Are you sure that's the magnitude?

6. Sep 8, 2008

### godmoktail

Are you saying that I should have entered 0.67N? Either way, I would like to ensure that my magnitude calculations are correct, regardless of what I entered on my homework software.

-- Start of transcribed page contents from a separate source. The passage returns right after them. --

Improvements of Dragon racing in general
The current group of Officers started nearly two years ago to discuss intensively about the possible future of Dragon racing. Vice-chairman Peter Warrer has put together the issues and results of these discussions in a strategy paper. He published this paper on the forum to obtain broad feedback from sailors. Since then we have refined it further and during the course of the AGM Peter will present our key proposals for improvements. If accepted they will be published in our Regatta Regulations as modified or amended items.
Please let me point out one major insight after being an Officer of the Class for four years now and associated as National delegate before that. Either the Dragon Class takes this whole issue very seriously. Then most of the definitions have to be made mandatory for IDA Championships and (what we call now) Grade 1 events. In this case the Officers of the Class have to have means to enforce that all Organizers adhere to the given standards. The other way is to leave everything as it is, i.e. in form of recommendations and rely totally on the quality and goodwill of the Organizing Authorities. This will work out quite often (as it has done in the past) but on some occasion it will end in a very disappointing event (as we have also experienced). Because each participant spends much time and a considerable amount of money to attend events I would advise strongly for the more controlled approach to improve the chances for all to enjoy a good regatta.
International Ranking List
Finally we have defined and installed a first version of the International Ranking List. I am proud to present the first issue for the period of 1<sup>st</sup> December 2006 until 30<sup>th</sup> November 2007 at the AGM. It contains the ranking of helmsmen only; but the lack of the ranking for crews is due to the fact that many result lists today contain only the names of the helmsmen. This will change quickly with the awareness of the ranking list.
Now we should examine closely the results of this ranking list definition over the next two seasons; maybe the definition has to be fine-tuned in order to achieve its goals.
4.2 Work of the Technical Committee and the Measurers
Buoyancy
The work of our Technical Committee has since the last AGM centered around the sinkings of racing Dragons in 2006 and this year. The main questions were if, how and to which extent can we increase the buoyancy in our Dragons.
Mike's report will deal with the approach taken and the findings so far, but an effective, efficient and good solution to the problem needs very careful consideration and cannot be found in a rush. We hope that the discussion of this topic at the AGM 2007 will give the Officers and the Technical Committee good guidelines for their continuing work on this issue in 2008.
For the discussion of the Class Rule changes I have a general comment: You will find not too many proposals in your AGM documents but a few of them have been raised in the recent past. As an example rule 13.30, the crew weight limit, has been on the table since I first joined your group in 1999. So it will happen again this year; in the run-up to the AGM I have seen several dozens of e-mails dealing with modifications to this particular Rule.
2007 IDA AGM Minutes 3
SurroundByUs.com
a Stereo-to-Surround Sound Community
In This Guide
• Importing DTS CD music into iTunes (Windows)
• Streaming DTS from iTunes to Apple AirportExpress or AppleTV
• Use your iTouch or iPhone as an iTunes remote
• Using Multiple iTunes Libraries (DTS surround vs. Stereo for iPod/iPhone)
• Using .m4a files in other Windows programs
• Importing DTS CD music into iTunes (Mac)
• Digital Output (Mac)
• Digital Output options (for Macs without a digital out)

If they asked for the Force vector, then I would have to multiply the magnitude by r^ (r hat), no?

7. Sep 8, 2008

### LowlyPion

What I'm asking is given your statement of the force vector is that it's magnitude?

8. Sep 8, 2008

### godmoktail

I take Fvec_net as the Force vector 3.78i - 0.55j (with magnitude 0.67N) which I wrote in component notation

9. Sep 8, 2008

### LowlyPion

The problem is that this is not the net magnitude. To properly calculate the magnitude of the result you need to have done a vector addition as these magnitudes are not acting along the same line.

10. Sep 8, 2008

### godmoktail

Ok, here is my retry.

r_vec31 = -2i - j
r_vec32 = -2j

r_hat31 = (-2i - j) / sqrt(5)
r_hat32 = (-2j) / 2 = -j

Fvec_31 = 4.23 * r_hat31 N = -3.78i - 1.89j
Fvec_32 = -1.22 * r_hat32 N = 1.22j
Fvec_net = (-3.78i - 0.67j)
Fvec_mag = 3.84 N

So the magnitude would be 3.84N, NO?

11. Sep 9, 2008

### godmoktail

And since the components are -3.78 and 0.67, then the direction is:
arctan(-.67/-3.78) = 10 deg, no?

12. Sep 9, 2008

### LowlyPion

Yes, that looks good.

13. Sep 9, 2008

### LowlyPion

10 degrees with respect to what? x-axis?

14. Sep 9, 2008

### godmoktail

yes, the x-axis

15. Sep 9, 2008

### LowlyPion

OK. Looks good then.

16. Mar 4, 2009

### r kumar

hello sir ..........can u help me i have a problem.........two point charges placed at d distance .two mediums of dielectric constants k1 and k2 are filled between them.one upto distance d1 and other upto d2 distance.what is the force acting between the charge.d1+d2=d.

17. Mar 4, 2009

### LowlyPion

I think I would use the equivalent εeq in place of εo

ε1 = k1*εo
ε2 = k2*εo

which I think intuitively can be determined similarly to capacitors in series by

d/εeq = d1/(k1*εo) + d2/(k2*εo)

You may want to satisfy yourself that this is correct.

18. Mar 4, 2009

### r kumar

sir thanks for replying. sir i have another question also if these mediums are placed one above the other between two point charges .the lengh of mediums is same as the distance between charges .what will be force between the charges .
_____________________________________
q1|________________k2_____________________| q2
|________________k1_____________________|

19. Mar 4, 2009

### LowlyPion

That seems to be more complicated because the thicknesses are unknown. If the thicknesses are large and the boundary bisects the point charges then by symmetry I would suppose that

εeq = 1/2*(k1 + k2)εo

BUT for thicknesses less than d between the charges, ... that looks more complicated than I want to consider.

20. Mar 4, 2009

### r kumar

sir both the mediums have thickness same as that of d distance between the chages.